Конечно, ни за что на свете я бы не стал есть после вон той неряшливой бабки, которая невесть что напялила на себя, привстала, как суслик, спрятав руки в затертую муфту, а подол не подобрала. И после калеки в рогожке есть бы не стал. А вот после этого дяденьки в черном плаще и после воробья не побрезговал, хотя и было неприятно оттого, что как побирушка позарился на объедок. Да и все было нехорошо в этом Камышлове, кроме названия, в котором чудилось мне шуршание камыша и запах Елабуги.
Человек в плаще оказался нашим соседом по вагону. Он сидел на боковом месте напротив хорохористого парня, который с вызовом щелкал картами, без конца перетасовывая их, и наконец предложил мужчине перекинуться в очко. Тот оторвался от окна, выпрямился и пристально посмотрел на картежника. Хорохористый как-то сразу сник, засопел, полез в котомку за яйцом и стал его шелушить, складывая мелкие скорлупки в одну большую.
По вагону, звякая бутылками, беспрестанно бегали счастливые выпивохи. Раз пять туда и обратно прошаркал с мешком испуганный небритый старик, боязливо высматривая, нет ли свободного местечка. За ним, нагло глядя людям в глаза, неотступно следовали двое блатных. Люди отводили глаза в сторону: а вдруг и к ним пристанут эти двое. Их тут наверняка целая шайка. Лучше не связываться.
Когда эти двое с морожеными глазами проходили мимо, я весь холодел, прижимался к матери, прятал голову у нее под мышкой. Мне казалось, что это не люди, а оборотни, о которых рассказывала бабка Лампея. Что вот сейчас они ударятся об пол и побегут клыкастыми свиньями по вагонам, кусая и пожирая людей. Эх, был бы я Ильей Муромцем, я бы показал оборотням кузькину мать. Обрубил бы им руки и вышвырнул из поезда. Дяденька в плаще что-то ждет. Наверно, боится напугать пассажиров.
Человек в плаще поднялся, достал из серебряного портсигара папиросу, помял ее, продул и, попросив соседа посторожить место, вышел в тамбур.
Он вернулся через полчаса, посидел посмотрел в окно и вдруг сам предложил парню сыграть в двадцать одно. Тот оторопело перетасовал карты, попросил партнера снять колоду, поплевал на пальцы и быстро раздал по карте.
Взъерошенный был обыкновенный начинающий шулер. Видно, ему не терпелось закрепить свой недавний успех. Ни крапленые карты, ни ловкость рук сейчас не помогли. То недобор, то перебор. Зато человек в плаще спокойно открывал двадцать одно и, брезгливо оттопырив мизинец, забирал червонец.
Шулер не выдержал:
— Хорэ! Хватит с меня. Все, нет больше денег! — провизжал он и стал запихивать за пазуху колоду.

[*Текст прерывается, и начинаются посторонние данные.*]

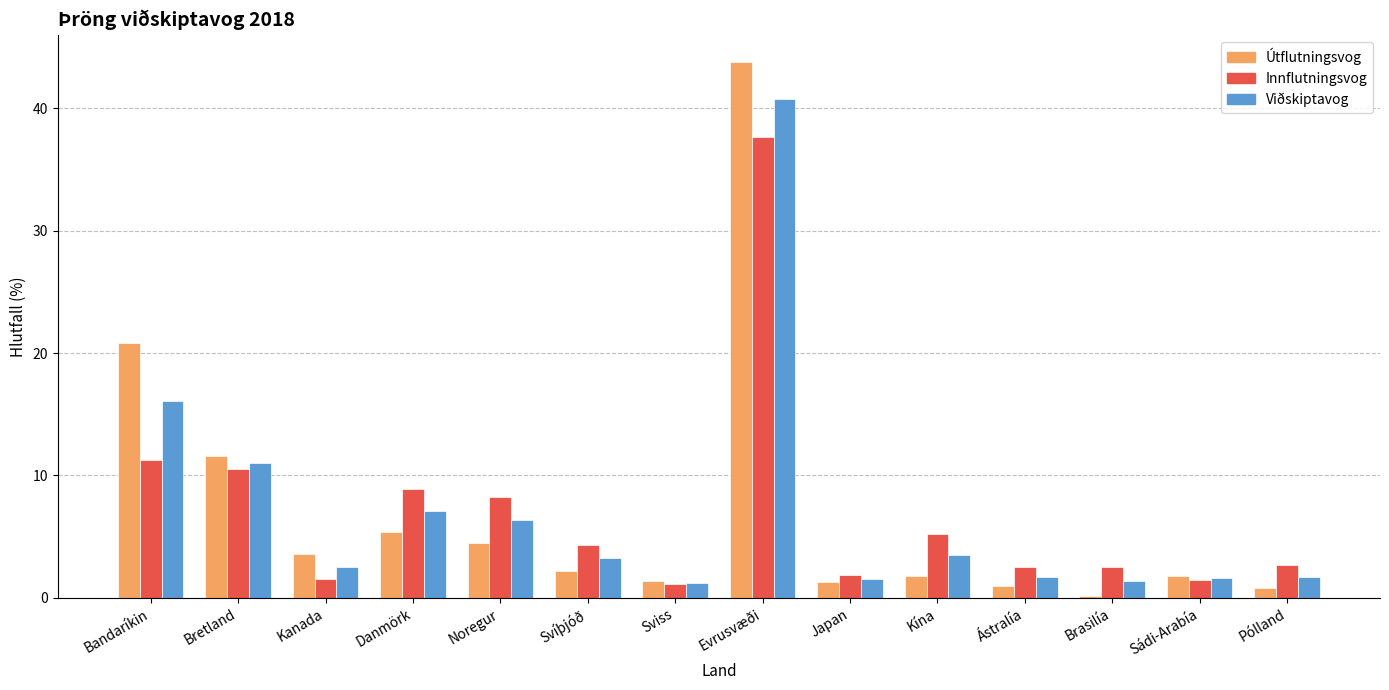

What is the average value of the Innflutningsvog series?

7.1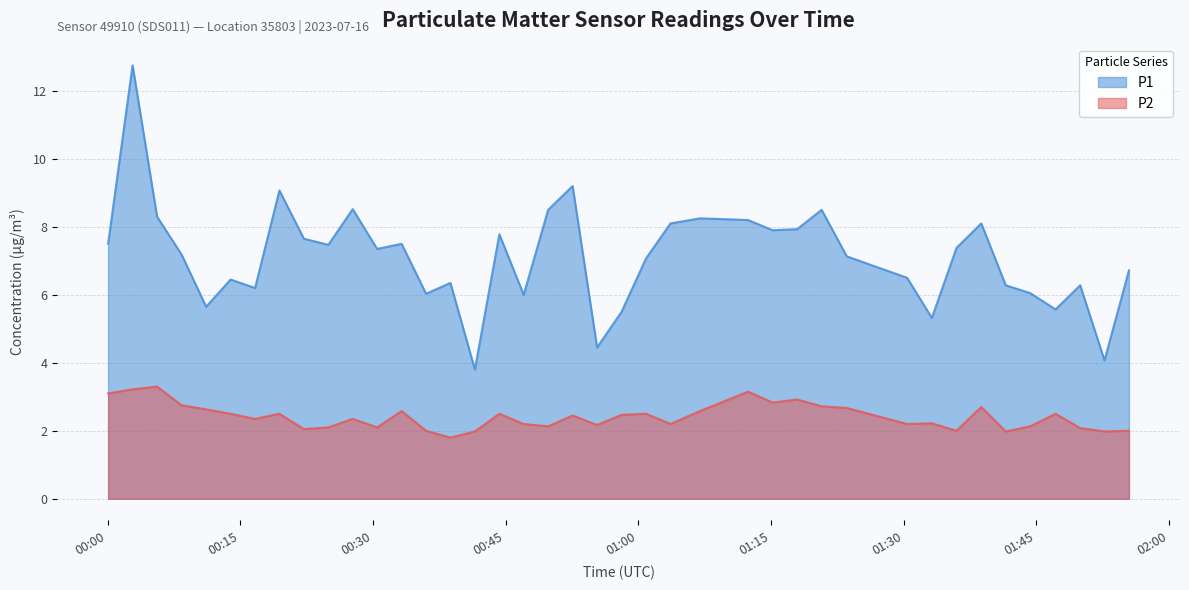

Which series has the largest range (max minus min)?

P1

Мужчина перехватил его руку, забрал карты, потасовал, нашел четыре крапленых с дырками и аккуратно разорвал их пополам. Наклонившись к взъерошенному, он что-то прошептал ему на ухо и отдал колоду.
Немного погодя неудачливый картежник засобирался к выходу.
Человек в плаще опять вышел покурить и вернулся с целым и невредимым дедом-мешочником и показал ему на свободное место.
Старик нараскоряку встал посреди прохода, скинул мешок на пол, снял треух и поклонился:
— Шпашибо, люди добрые. Шпашибо, мил щеловек, — он прижал землистую руку к сердцу и поклонился мужчине в черном плаще.
Люди застыдились, и кто-то пообещал себе не оставлять ближнего в беде, а действовать сообща, всем вместе, всем миром.
Спрятавшись за мать, я почти не мигая смотрел на загадочного мужчину, который никого не боится, всех сильнее и все может. Мне захотелось, чтобы дяденька хоть разочек взглянул на меня. Я высунулся из-за матери, испугался и снова спрятался: вдруг дяденька и на самом деле посмотрит, и тогда мне будет стыдно. Нет, будет не только стыдно, но и хорошо. И смотреть надо не таясь, а прямо, а то что мужчина подумает? Скажет, трус какой-то.
Я выглянул из-за матери и долго и смело смотрел на человека в плаще.
Тот или увидел в окне мое отражение, или почувствовал на себе мой взгляд, но повернул ко мне суровое, неподвижное лицо, улыбнулся одними глазами и по-свойски подмигнул.
Я счастливо застеснялся и снова спрятался.
Из тамбура вкрадчиво проникли в вагон звуки аккордеона.
Вошел слепой. Одно бельмо его отливало синевой. Из гнойного уголка глаза, затянутого красным бельмом, вытекала сукровица и густела в толстую каплю. Слепой был с немецким аккордеоном, который переливался зеленым перламутром и высверкивал хромированными решетками.